According to immigration attorney Allan Lolly, he faced some problems himself when a client was being interviewed for his green card. The client was visiting from Bulgaria on a student visa, and was married to a US citizen. The immigration officer inquired about their house, and the husband volunteered information that he was growing a small cannabis plant in one of the rooms. “Both of us were surprised,” said Lolly. “We paused for a moment, and everybody was quiet. I said, ‘Can I talk to my client privately?’” The immigration officer permitted them to discuss behind closed doors, but once the wife clarified that she wasn’t connected to the plant use and even disapproved of it, she was granted a green card. Lolly said that there have also been cases especially when clients from Jamaica or the United Kingdom are involved, and they are denied visa because of cannabis use.

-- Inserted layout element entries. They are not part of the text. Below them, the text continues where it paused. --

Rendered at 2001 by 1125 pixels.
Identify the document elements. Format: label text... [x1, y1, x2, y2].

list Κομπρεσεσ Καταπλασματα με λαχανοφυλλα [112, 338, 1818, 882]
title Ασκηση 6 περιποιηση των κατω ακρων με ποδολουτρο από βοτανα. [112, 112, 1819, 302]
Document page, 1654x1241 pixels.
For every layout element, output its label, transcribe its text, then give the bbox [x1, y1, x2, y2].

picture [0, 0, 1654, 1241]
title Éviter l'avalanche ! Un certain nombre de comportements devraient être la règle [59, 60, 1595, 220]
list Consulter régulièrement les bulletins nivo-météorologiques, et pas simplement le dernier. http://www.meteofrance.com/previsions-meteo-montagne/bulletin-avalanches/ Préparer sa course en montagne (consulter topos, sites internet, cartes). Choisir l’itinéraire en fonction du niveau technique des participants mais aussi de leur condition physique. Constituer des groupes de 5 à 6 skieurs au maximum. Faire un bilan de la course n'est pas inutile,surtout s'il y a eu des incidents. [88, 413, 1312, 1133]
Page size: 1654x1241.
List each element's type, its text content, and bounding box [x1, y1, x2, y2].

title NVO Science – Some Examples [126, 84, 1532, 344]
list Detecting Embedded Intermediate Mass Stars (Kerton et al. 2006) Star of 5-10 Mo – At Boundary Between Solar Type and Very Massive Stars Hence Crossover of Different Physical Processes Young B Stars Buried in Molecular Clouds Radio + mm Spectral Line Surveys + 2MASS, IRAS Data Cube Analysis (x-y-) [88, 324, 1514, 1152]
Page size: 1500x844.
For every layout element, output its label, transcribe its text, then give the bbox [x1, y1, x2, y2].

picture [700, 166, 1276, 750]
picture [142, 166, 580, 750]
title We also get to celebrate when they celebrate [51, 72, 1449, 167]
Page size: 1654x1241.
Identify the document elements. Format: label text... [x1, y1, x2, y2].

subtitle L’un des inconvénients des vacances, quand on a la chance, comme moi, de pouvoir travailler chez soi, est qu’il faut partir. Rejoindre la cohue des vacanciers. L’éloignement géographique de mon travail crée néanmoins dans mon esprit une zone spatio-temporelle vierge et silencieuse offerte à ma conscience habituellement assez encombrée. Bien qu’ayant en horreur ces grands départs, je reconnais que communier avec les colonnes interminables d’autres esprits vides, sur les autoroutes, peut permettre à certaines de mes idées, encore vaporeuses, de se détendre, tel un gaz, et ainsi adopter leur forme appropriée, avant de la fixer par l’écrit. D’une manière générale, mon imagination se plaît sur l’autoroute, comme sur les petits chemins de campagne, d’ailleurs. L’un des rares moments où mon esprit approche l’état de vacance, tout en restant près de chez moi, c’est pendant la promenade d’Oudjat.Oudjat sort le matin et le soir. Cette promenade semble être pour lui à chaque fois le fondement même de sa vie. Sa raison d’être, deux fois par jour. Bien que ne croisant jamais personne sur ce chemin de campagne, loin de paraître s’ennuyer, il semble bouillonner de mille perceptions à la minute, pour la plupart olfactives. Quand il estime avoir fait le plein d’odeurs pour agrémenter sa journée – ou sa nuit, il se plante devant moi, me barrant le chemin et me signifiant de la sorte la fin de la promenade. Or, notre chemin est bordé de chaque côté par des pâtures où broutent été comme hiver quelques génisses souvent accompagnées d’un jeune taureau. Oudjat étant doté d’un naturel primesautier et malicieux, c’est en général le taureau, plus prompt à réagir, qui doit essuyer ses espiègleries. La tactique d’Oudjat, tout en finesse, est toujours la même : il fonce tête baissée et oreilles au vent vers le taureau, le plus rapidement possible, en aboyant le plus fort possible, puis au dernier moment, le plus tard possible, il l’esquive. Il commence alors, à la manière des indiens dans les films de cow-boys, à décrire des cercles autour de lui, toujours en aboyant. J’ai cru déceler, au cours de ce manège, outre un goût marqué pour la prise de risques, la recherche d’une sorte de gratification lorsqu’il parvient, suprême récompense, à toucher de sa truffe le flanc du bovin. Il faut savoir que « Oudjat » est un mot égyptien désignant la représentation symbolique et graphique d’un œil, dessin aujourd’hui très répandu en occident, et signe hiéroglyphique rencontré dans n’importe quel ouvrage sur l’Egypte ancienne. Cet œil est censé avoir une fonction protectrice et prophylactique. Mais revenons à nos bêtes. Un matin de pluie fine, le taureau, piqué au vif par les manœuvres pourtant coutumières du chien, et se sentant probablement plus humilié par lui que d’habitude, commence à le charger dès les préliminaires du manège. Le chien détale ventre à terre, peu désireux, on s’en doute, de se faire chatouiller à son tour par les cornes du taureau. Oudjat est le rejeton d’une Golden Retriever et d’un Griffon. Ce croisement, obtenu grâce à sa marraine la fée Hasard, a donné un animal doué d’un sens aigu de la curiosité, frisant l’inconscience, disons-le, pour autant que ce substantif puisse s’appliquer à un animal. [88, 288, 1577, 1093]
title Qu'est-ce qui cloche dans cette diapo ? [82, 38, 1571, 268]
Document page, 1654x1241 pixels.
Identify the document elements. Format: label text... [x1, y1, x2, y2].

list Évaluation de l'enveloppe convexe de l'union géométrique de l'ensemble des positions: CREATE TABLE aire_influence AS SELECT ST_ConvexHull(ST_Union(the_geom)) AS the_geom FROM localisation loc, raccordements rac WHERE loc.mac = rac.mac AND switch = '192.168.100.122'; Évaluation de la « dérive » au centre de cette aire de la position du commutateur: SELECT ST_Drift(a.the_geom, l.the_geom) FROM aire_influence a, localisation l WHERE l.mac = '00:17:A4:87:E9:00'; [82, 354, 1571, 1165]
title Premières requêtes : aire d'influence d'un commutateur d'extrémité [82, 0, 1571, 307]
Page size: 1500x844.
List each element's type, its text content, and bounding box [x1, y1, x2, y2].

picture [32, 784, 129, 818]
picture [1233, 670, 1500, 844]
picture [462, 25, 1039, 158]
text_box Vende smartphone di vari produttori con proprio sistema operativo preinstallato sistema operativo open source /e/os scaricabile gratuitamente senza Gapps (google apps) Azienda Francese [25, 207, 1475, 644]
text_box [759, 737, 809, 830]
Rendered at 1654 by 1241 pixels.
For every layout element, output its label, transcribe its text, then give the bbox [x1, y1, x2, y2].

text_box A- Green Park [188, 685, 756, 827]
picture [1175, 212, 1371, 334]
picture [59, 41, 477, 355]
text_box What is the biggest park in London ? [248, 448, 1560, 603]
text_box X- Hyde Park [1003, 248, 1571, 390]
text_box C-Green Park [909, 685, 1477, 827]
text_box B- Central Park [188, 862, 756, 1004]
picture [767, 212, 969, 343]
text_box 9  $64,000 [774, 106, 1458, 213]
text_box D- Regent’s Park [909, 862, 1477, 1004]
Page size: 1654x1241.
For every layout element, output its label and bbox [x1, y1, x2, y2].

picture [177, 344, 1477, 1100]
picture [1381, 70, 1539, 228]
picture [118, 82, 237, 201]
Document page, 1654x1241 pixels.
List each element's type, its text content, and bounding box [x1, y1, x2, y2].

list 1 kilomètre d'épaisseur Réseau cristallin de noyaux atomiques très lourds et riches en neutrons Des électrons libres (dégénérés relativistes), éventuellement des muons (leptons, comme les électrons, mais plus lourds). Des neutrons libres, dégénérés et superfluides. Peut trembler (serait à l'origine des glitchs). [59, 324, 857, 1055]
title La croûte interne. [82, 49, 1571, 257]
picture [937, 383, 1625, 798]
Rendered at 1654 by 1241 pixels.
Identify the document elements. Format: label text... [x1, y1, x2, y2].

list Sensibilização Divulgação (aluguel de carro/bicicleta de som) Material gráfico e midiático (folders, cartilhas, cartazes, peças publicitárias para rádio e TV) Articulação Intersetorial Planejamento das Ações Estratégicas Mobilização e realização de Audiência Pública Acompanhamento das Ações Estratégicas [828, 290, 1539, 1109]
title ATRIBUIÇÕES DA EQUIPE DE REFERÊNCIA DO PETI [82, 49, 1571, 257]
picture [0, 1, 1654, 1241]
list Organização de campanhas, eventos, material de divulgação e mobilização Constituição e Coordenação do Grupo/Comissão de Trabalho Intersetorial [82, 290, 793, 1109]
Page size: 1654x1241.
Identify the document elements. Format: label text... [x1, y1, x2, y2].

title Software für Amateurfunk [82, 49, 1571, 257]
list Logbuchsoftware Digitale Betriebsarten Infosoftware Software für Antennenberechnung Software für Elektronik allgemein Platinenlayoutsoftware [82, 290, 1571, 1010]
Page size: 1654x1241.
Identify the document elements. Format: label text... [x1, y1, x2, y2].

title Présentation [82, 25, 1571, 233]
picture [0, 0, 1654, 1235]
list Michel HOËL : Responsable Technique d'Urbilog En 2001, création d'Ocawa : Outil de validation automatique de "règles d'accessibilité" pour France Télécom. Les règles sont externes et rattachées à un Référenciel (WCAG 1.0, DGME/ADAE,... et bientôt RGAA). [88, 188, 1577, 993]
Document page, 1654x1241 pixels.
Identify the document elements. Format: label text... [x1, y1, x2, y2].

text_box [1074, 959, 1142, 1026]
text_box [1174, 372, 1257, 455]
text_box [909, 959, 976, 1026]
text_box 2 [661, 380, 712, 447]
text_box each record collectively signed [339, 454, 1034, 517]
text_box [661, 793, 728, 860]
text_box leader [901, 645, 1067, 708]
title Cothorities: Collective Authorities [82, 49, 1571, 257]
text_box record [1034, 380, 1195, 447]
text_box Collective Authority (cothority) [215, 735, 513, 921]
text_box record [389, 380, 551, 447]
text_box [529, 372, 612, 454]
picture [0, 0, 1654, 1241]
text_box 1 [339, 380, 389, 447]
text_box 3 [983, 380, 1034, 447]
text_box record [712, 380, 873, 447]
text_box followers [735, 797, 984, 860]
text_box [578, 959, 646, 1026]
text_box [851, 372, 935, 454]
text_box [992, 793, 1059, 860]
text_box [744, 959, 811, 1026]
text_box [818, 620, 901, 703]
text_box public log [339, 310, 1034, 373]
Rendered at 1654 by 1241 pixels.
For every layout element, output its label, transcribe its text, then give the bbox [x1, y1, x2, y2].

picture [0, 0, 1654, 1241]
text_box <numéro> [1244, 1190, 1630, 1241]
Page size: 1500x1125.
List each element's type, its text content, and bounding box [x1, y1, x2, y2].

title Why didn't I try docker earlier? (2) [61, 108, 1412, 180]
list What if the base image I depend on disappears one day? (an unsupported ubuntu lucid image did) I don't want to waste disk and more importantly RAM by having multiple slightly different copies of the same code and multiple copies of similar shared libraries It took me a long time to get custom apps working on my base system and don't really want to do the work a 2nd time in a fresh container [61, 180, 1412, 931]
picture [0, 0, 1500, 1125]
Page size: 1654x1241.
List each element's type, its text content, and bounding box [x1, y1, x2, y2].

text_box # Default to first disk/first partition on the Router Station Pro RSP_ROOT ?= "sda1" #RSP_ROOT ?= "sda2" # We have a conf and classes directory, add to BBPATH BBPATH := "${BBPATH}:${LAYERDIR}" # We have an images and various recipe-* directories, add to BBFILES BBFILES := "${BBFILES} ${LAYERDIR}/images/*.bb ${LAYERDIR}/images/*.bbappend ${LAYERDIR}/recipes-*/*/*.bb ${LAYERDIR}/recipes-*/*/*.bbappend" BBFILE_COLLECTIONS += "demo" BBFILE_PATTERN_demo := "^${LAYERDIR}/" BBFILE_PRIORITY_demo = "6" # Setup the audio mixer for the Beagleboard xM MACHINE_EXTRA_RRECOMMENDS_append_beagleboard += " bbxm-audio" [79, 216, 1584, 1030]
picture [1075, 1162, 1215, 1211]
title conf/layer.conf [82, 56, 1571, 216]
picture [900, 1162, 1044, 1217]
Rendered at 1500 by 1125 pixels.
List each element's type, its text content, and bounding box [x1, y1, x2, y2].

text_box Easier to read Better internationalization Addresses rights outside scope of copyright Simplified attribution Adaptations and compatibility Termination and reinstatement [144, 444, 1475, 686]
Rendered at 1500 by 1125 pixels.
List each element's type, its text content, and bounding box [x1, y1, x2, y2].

A report from the State Department said that in 2016, there have been over 1,300 immigrants who were denied visas due to drug use. Another 3,000 people were also denied temporary visas for the same reason. Possession of even less than 30 grams of pot can permanently ban someone from the country, explains Lolly. However, noncitizens can apply for a waiver but then again there is always the risk, and never a guarantee. Green card holders have the right to ask for a court hearing before they are forced to give up their green cards for using cannabis, although people traveling on temporary visas such as tourists and students can be rejected right at the border.